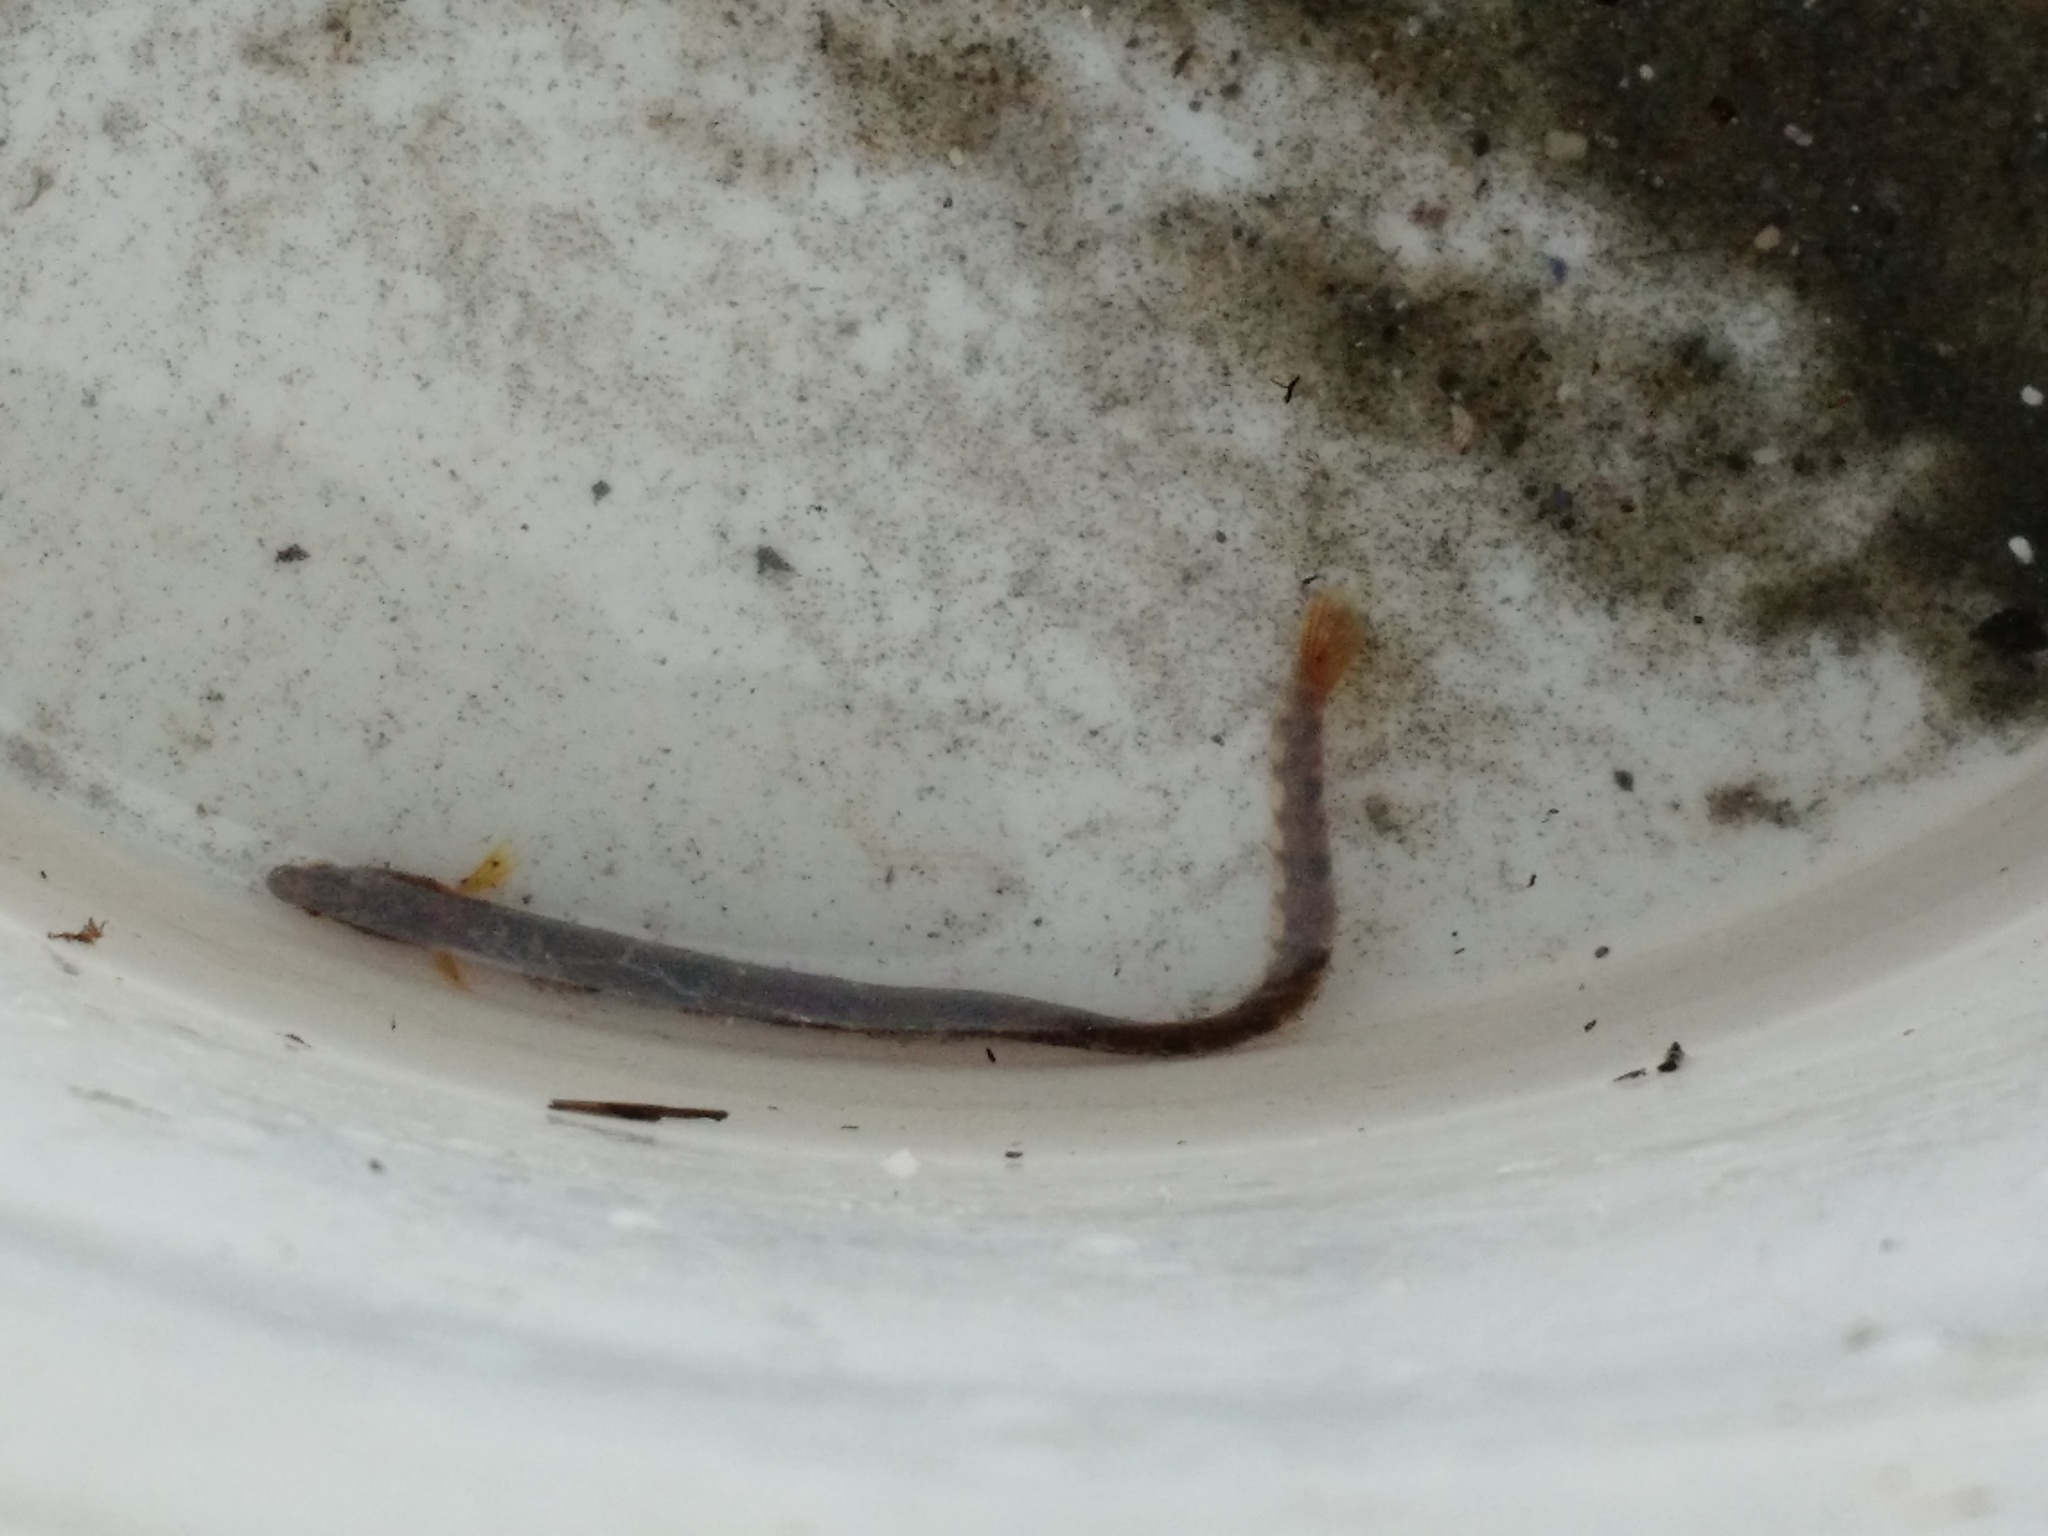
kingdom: Animalia
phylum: Chordata
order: Perciformes
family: Pholidae
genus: Pholis
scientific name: Pholis gunnellus
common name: Butterfish
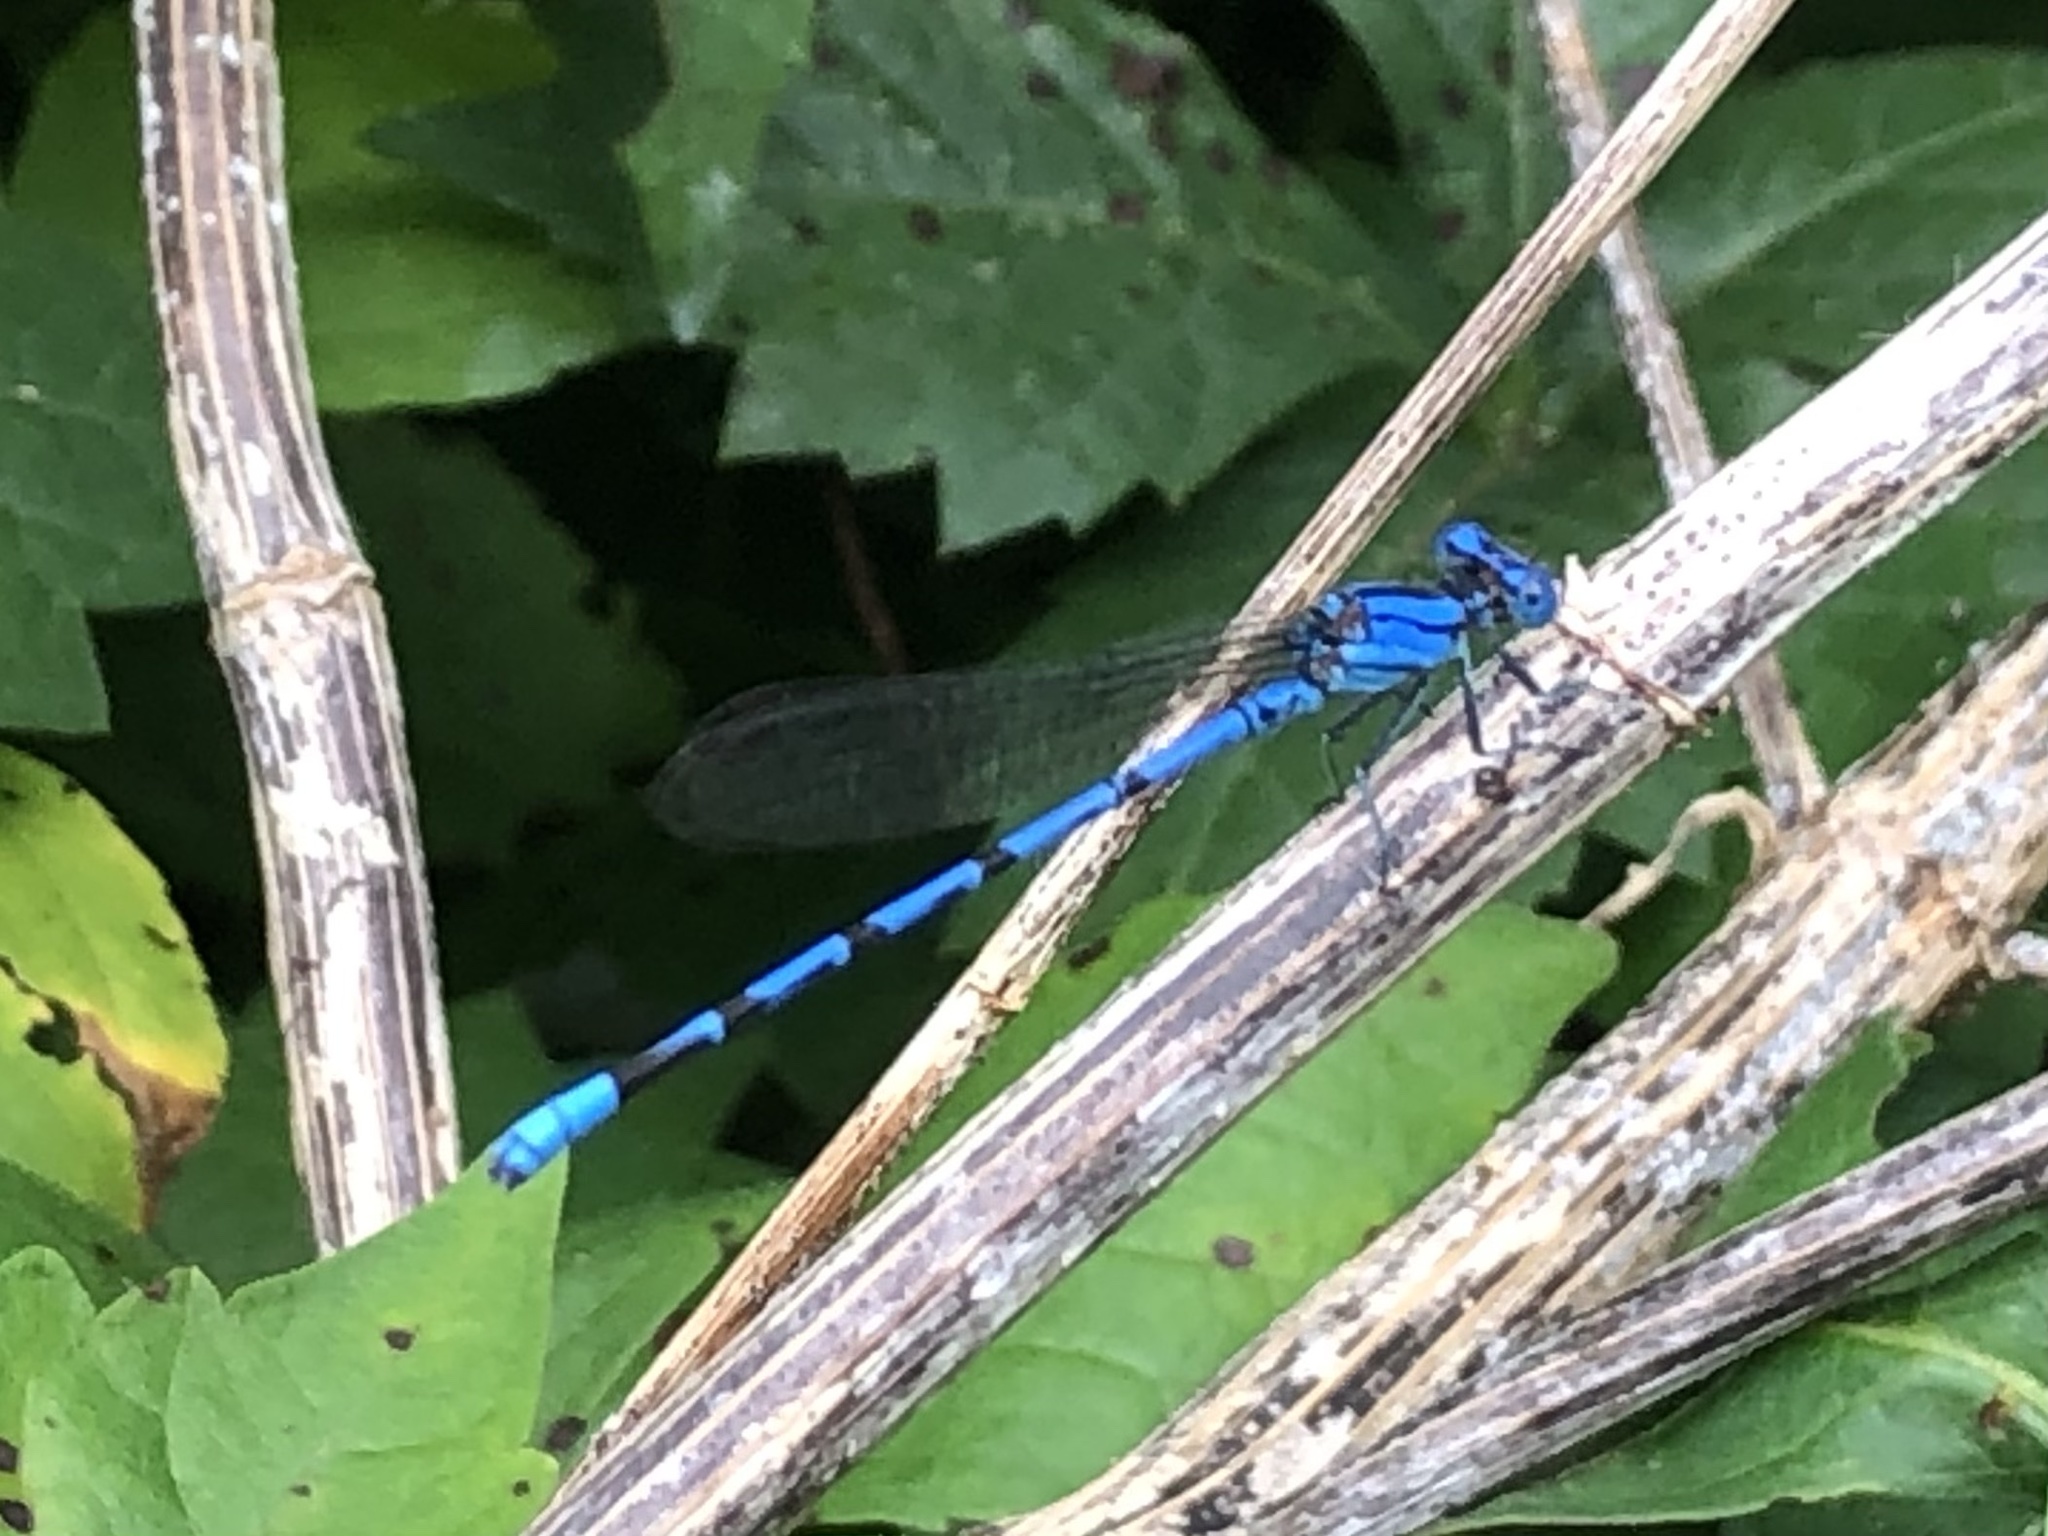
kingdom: Animalia
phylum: Arthropoda
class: Insecta
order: Odonata
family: Coenagrionidae
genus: Argia
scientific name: Argia funebris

○ ○ ○ ○

WORK TO COMPLETE
Reproduce verbatim every classification line given for the two items above, omitting the pictures.

THE OUTPUT
kingdom: Animalia
phylum: Chordata
order: Perciformes
family: Pholidae
genus: Pholis
scientific name: Pholis gunnellus
common name: Butterfish
kingdom: Animalia
phylum: Arthropoda
class: Insecta
order: Odonata
family: Coenagrionidae
genus: Argia
scientific name: Argia funebris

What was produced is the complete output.